When I dreamed about my future life, my husband and children and family, I did not think for a second about my in-laws. Don’t ask me why. Did I think I would marry a totally parent-less person?
That’s like dreaming about vacation but not thinking at all about the place you’ll stay.
I met Andrew’s parents several times during the eight years we knew each other but did not date. I’m sure they don’t remember those meetings but I remember each one – their bright spirits the obvious birth place of my lovely Andrew’s own inner light.
I am constantly surprised by this unexpected blessing of a delightful set of in-laws. I’m shocked when we visit and I come down the stairs, groggy from sleep, and find a cup of hot coffee fetched by my father-in-law and made exactly as I like it. I find myself tearing up with him as everyone says their goodbyes.
I’m always stunned by my sister-in-law’s heart of generosity. At one point she brought me upstairs in her house to show me some pregnancy clothes and we laughed over a pair of corduroy overalls with Winnie the Pooh embroidered awkwardly on them. Her guest bedroom had become a staging ground for her church nursery. She found my sister a play pen and cleaned it and brought it to them though she hardly knew her.

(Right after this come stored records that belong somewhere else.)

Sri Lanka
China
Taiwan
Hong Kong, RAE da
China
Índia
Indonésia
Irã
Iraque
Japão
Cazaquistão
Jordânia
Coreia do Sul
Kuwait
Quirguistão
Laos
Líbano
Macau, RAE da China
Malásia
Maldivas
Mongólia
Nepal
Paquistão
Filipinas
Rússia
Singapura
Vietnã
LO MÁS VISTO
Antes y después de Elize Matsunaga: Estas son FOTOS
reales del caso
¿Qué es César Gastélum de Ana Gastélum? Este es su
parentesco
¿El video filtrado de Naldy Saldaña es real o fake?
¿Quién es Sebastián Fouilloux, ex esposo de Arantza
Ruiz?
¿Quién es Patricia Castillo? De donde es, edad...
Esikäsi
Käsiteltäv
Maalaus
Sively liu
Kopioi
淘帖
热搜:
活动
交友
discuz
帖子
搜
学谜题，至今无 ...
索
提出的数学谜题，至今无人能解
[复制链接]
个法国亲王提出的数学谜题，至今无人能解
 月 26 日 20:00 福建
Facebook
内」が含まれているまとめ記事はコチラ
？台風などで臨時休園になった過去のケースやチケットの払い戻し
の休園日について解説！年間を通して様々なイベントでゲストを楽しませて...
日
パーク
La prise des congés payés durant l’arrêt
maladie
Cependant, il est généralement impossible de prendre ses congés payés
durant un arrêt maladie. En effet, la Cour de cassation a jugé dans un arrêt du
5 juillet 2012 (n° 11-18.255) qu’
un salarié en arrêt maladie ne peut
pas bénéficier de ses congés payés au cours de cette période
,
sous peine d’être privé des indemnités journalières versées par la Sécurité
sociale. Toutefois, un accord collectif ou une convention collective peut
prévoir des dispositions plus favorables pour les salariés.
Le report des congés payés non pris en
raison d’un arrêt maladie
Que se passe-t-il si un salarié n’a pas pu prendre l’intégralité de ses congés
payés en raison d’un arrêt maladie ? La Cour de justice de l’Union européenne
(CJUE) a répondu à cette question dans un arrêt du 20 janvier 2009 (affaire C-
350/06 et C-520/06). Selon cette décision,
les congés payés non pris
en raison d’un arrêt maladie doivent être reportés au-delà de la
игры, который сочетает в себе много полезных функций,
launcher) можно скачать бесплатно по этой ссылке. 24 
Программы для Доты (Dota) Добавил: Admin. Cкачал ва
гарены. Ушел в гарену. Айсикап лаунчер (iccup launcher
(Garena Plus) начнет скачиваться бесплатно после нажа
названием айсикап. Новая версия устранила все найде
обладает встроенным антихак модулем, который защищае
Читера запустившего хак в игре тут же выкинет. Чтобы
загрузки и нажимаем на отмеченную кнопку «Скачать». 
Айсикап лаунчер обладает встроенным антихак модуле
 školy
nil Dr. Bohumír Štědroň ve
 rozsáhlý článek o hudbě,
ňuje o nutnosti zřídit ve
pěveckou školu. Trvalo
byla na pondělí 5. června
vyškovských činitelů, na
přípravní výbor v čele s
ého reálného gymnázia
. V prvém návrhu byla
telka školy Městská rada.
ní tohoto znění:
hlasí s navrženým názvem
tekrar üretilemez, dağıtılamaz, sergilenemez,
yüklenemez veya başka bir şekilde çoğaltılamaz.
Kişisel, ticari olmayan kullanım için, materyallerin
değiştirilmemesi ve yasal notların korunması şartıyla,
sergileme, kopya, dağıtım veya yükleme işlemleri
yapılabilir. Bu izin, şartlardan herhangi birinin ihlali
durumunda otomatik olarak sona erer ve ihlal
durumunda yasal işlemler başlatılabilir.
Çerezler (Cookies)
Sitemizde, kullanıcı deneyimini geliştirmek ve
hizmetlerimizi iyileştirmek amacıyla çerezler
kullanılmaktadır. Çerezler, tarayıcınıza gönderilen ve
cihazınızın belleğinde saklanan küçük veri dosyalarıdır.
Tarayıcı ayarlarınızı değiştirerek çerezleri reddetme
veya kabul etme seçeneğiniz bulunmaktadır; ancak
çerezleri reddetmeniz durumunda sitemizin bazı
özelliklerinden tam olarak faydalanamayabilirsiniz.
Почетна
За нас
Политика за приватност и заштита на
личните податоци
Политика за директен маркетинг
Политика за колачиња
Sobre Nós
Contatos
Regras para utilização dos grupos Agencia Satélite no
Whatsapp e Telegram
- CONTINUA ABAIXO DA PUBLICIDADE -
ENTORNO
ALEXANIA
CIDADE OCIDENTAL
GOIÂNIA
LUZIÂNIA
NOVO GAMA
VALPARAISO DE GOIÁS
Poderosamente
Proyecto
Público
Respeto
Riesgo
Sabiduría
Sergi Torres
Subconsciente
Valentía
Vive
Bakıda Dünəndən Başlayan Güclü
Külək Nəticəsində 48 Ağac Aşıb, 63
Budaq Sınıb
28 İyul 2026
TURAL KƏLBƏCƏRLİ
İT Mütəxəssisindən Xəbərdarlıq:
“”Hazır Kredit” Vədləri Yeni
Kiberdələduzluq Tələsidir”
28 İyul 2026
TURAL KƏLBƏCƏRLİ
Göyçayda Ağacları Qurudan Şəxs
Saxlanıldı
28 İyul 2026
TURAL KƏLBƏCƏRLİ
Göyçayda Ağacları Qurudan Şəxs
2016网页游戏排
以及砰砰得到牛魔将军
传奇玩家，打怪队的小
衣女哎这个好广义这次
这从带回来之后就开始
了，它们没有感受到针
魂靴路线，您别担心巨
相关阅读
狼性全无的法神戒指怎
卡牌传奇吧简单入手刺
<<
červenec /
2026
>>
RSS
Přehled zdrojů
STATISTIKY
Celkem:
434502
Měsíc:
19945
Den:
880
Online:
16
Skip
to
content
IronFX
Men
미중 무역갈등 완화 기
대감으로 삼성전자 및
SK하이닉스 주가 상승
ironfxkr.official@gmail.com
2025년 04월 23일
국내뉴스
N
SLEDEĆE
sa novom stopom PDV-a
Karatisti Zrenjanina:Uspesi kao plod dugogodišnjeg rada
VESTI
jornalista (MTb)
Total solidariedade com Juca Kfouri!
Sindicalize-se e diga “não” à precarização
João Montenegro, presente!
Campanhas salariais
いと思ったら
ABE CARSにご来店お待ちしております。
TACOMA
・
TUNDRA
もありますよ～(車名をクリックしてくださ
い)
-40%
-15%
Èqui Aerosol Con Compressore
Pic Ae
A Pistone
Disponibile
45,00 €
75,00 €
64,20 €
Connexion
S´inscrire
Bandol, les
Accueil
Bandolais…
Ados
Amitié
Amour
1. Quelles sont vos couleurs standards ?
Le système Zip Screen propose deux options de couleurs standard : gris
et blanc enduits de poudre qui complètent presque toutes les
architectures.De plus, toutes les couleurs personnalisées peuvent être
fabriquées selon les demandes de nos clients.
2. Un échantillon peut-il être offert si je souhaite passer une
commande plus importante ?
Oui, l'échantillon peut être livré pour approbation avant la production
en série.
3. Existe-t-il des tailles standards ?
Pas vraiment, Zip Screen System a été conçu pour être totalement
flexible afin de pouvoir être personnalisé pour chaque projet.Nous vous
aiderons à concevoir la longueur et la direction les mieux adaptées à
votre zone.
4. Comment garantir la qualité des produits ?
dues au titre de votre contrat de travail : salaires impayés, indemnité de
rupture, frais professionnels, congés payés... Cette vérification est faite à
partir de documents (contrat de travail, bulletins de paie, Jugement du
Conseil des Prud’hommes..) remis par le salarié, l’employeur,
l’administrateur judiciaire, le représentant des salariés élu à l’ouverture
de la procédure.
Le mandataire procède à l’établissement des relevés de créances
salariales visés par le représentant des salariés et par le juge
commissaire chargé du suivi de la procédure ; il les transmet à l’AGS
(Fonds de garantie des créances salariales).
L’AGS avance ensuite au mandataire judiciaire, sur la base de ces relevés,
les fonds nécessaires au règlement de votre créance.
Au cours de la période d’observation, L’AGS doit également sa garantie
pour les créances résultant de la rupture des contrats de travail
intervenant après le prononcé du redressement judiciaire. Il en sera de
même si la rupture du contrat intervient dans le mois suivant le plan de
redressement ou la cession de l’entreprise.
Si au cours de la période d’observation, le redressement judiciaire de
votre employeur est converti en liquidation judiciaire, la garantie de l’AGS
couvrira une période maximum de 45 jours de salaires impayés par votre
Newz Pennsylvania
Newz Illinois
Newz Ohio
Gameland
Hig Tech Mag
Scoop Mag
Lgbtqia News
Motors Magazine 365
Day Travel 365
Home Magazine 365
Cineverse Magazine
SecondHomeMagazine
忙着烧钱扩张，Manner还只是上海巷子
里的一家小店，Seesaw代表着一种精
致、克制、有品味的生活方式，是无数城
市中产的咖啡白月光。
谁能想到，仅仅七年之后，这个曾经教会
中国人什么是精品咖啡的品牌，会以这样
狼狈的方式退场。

I’m always pleased to see my brother-in-law Nat as he selflessly asks question after question to make everyone feel welcome and loved. It’s incredible how positive he can be.
I find it so strange how close I feel to my brother-in-law Steve and sister-in-law Erin who live 12 hours away. Their love for my daughter is so strong I can feel it over the stark distance between us.
My mother-in-law is so good with Clare. Clare trusts her and loves her. I can see it. Her whole being is relaxed and calm when she is near her. She speaks her language.
And dear Pop-pop. He makes me a card. HE MAKES ME A CARD every birthday or holiday or anniversary. We crack jokes at family gatherings and this last meeting he and I sat next to each other and Clare, who was sitting on my lap, leapt over onto his. He had been timid about holding a wiggly baby but she didn’t care. They bonded easily together.
Our lives are sort of like a house. We have this picture in our head of what we want. A lot of beautiful things come with the house – some things you expect and some things you don’t. My in-laws have been like the sweet lilies you realize are planted all along you garden.
Years after being welcomed into their family I can’t believe that I didn’t even think about my husband’s family when I met and married him. What a wonderful surprise to like your family – to be filling up your life house with more and more surprise blessings.